Babbo Natale o se preferite Papà Noel, che poi in inglese diventa Santa Claus, cominciava ad avere i suoi anni sulle spalle, tanto da farlo meditare se non fosse giunto il momento di lasciare l’incarico annuale, quello di prendersi cura di tutte le richieste dei bambini e del reperimento di quanto necessario a soddisfare i loro desideri.

 Prima di tutto, l’avvento della pandemia aveva complicato non poco la ricezione delle lettere con le richieste che ogni bambino spediva ogni anno in prossimità del Natale. Tanto per dirne una, la data di scadenza si avvicinava e Papà Noel aveva saputo che migliaia di lettere destinate a lui giacevano ancora nei centri di smistamento, in attesa di essere avviate verso il Polo Nord dove abitava con la slitta, insieme alle renne.

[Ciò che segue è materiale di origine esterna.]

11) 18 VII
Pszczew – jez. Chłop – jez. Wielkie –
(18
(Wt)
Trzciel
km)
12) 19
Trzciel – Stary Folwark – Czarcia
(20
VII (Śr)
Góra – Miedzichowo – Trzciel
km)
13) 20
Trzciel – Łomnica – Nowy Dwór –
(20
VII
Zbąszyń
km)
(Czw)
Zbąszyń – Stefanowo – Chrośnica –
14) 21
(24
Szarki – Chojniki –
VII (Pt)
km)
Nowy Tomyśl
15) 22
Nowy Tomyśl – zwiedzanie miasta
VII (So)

“Ma questi sono ammattiti! Ma come pensano che possa caricare la slitta e avviarmi verso i centri dove scaricare la merce da consegnare ai miei impiegati, sparsi per il mondo, con in dosso la divisa da Babbo Natale o da Santa Claus, secondo la collocazione geografica? Al diavolo il covid-19 e a chi l’ha diffuso! E poi. i guanti in lattice da infilare nelle mani, ché mi sbaglio sempre infilandoli alla rovescia, col dito pollice al posto del mignolo, la mascherina e la crema disinfettante da spruzzare nelle mani ad ogni consegna. E poi, le renne con la mascherina, che hanno difficoltà a respirare durante l’attraversamento del cielo. Ho voglia di incitarle a volare più veloci. La renna capo-guida mi ha rimproverato: Provaci tu, Nonno bacucco, a volare più veloce con quest’impicci sul naso! E come darle torto? Il fatto è che forse hanno ragione loro quando mi chiamano vecchio bacucco.

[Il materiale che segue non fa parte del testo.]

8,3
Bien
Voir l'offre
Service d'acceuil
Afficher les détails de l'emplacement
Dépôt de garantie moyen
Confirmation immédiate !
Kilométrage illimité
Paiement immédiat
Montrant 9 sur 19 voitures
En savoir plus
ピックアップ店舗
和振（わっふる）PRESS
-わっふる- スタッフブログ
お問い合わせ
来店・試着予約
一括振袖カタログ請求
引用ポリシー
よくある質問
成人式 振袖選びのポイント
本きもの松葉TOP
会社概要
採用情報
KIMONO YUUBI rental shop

Già tre o quattro anni fa – ora non ricordo – feci domanda alla SRN (Società Regali Natalizi) di essere sostituito. Emisero un bando di concorso, ma si presentarono solo pochi giovanotti con i requisiti in ordine per partecipare alla selezione del Nuovo Papà Noel e, per farla breve, il prescelto avanzò delle pretese inaccettabili: voleva un traino della slitta a motore, con incluso il navigatore e la radio di bordo, con bluetooth collegato e facebook per riconoscere in faccia i destinatari. E le renne? Disse: le renne sistematele in un ospizio per animali inutili. Figuriamoci la direzione della SRN! La risposta fu negativa, soprattutto per l’aumento di inquinamento atmosferico, e il prescelto perse la possibilità di essere assunto, a causa delle richieste troppo pretenziose. Così fui informato che dovevo restare io, con la promessa che avrebbero continuato a cercare. Ma sapete come vanno a finire certe promesse… Le parole le porta via il vento, i regali deve portarli ancora il solito, povero vecchio!

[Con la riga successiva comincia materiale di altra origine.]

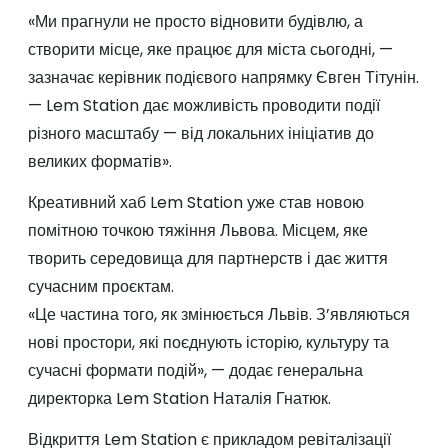
«Ми прагнули не просто відновити будівлю, а
створити місце, яке працює для міста сьогодні, —
зазначає керівник подієвого напрямку Євген Тітунін.
— Lem Station дає можливість проводити події
різного масштабу — від локальних ініціатив до
великих форматів».
Креативний хаб Lem Station уже став новою
помітною точкою тяжіння Львова. Місцем, яке
творить середовища для партнерств і дає життя
сучасним проєктам.
«Це частина того, як змінюється Львів. З’являються
нові простори, які поєднують історію, культуру та
сучасні формати подій», — додає генеральна
директорка Lem Station Наталія Гнатюк.
Відкриття Lem Station є прикладом ревіталізації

In definitiva, credo che il 2020 potrebbe essere l’ultimo anno in cui Babbo Natale resta in servizio.

Ho parlato al telefono con lui per una intervista. E’ stato molto chiaro e deciso. Mi ha detto che non vorrebbe essere costretto ad iscriversi al Sindacato Benefattori per aprire una vertenza, ma se la SRN non trova una soluzione, saranno le renne a rifiutarsi di garantire il servizio per il prossimo anno e, di conseguenza, tutti i bambini del mondo, già molto esperti in elettronica digitale, saranno chiamati a trovare la soluzione più idonea a modernizzare la sostituzione di un Santa Claus – o chiamatelo come più vi aggrada – se vorranno continuare a ricevere i consueti regali di Natale. Ho capito dalle sue parole, anche se educatamente non ha voluto essere più esplicito, che oltre a essere stanco, si è rotto di essere preso in giro da chi comanda e sa solo raccontare balle.